EXERCISE
Please update the material below by replacing "images" with "frames" and leaving everything else unchanged. Omit the pictures from your answer.

SOURCE INFORMATION
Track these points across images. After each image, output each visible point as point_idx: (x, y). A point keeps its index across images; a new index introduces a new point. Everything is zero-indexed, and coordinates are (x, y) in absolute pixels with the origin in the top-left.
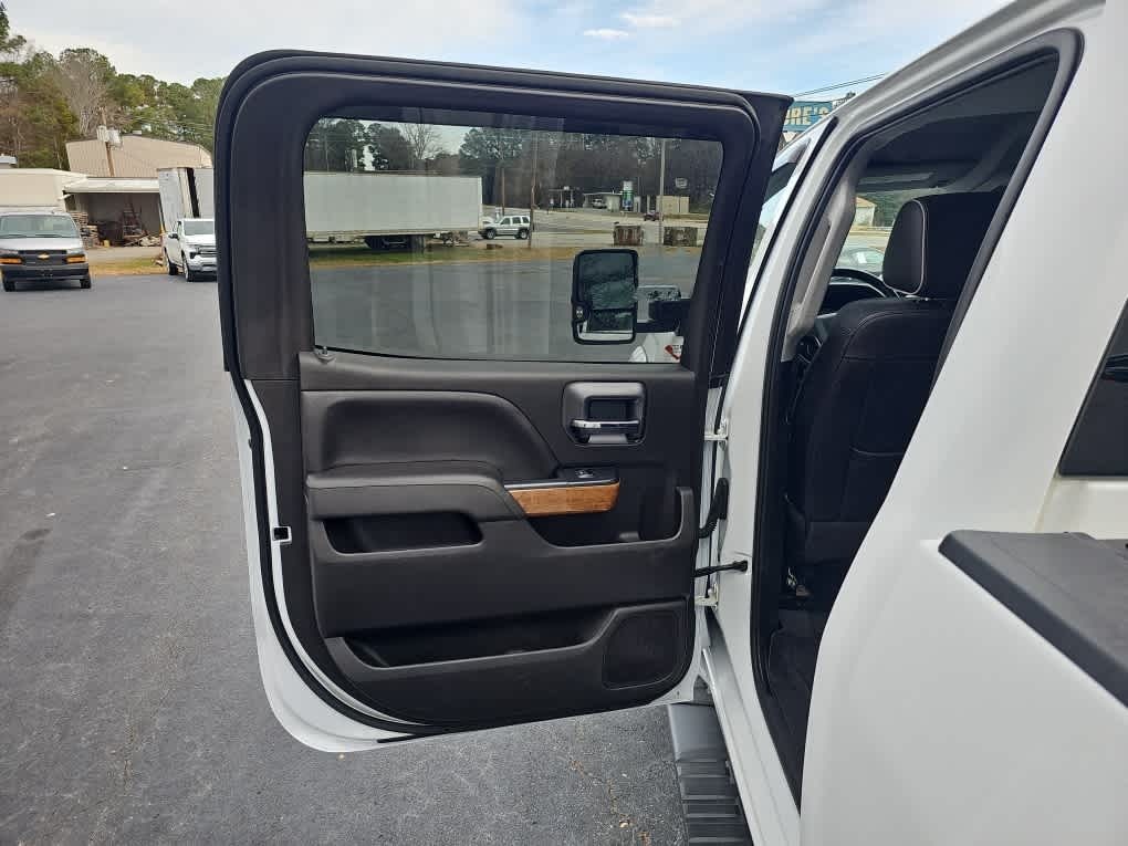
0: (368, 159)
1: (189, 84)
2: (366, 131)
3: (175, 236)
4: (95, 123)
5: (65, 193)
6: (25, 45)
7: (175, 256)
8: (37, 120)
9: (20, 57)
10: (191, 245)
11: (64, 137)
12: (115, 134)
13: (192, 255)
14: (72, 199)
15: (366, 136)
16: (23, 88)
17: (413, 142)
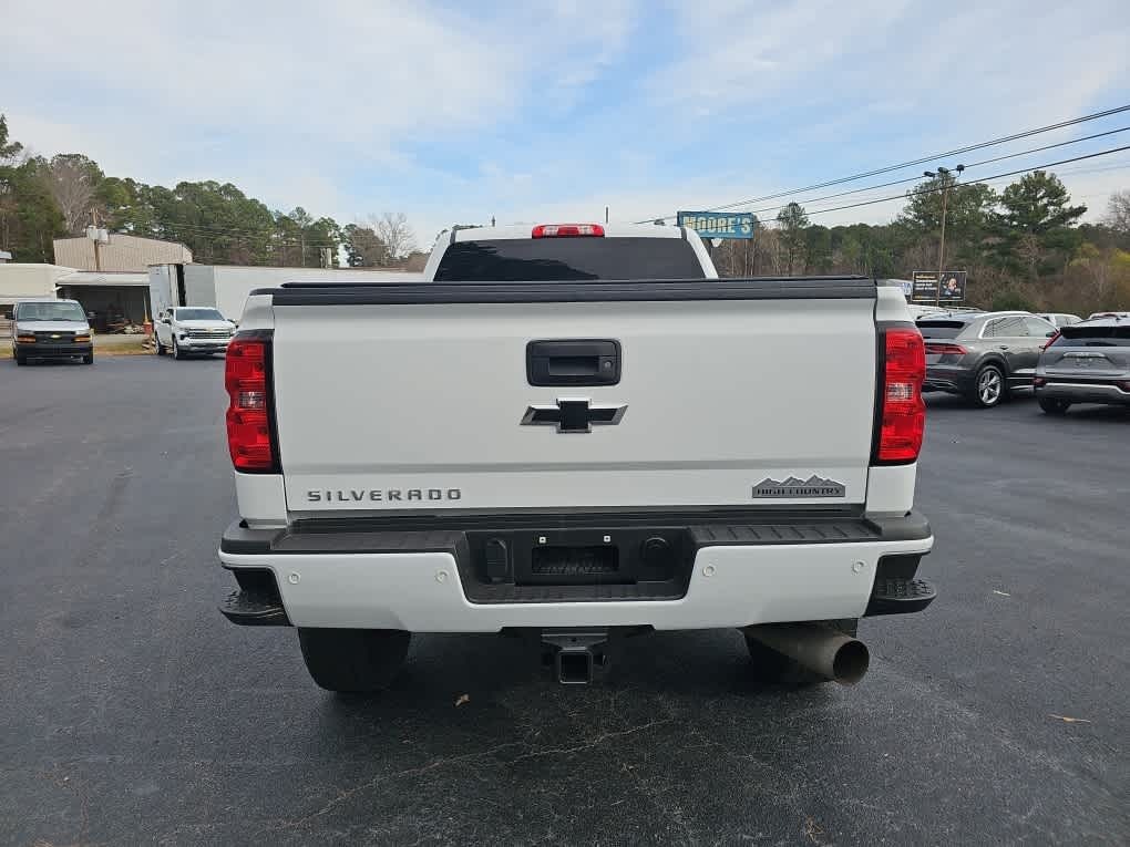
0: (343, 256)
1: (172, 188)
2: (342, 231)
3: (168, 322)
4: (83, 223)
5: (57, 285)
6: (22, 151)
7: (165, 338)
8: (27, 218)
9: (16, 162)
10: (181, 329)
11: (51, 234)
12: (104, 232)
13: (182, 337)
14: (65, 291)
15: (341, 235)
16: (15, 189)
17: (386, 242)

RESULT OF THIS TASK
Track these points across frames. After each image, output each visible point as point_idx: (x, y). A point keeps its index across frames; a new index introduces a new point. Everything is zero-indexed, and coordinates are (x, y) in absolute pixels with the origin in the top-left.
0: (368, 159)
1: (189, 84)
2: (366, 131)
3: (175, 236)
4: (95, 123)
5: (65, 193)
6: (25, 45)
7: (175, 256)
8: (37, 120)
9: (20, 57)
10: (191, 245)
11: (64, 137)
12: (115, 134)
13: (192, 255)
14: (72, 199)
15: (366, 136)
16: (23, 88)
17: (413, 142)
0: (343, 256)
1: (172, 188)
2: (342, 231)
3: (168, 322)
4: (83, 223)
5: (57, 285)
6: (22, 151)
7: (165, 338)
8: (27, 218)
9: (16, 162)
10: (181, 329)
11: (51, 234)
12: (104, 232)
13: (182, 337)
14: (65, 291)
15: (341, 235)
16: (15, 189)
17: (386, 242)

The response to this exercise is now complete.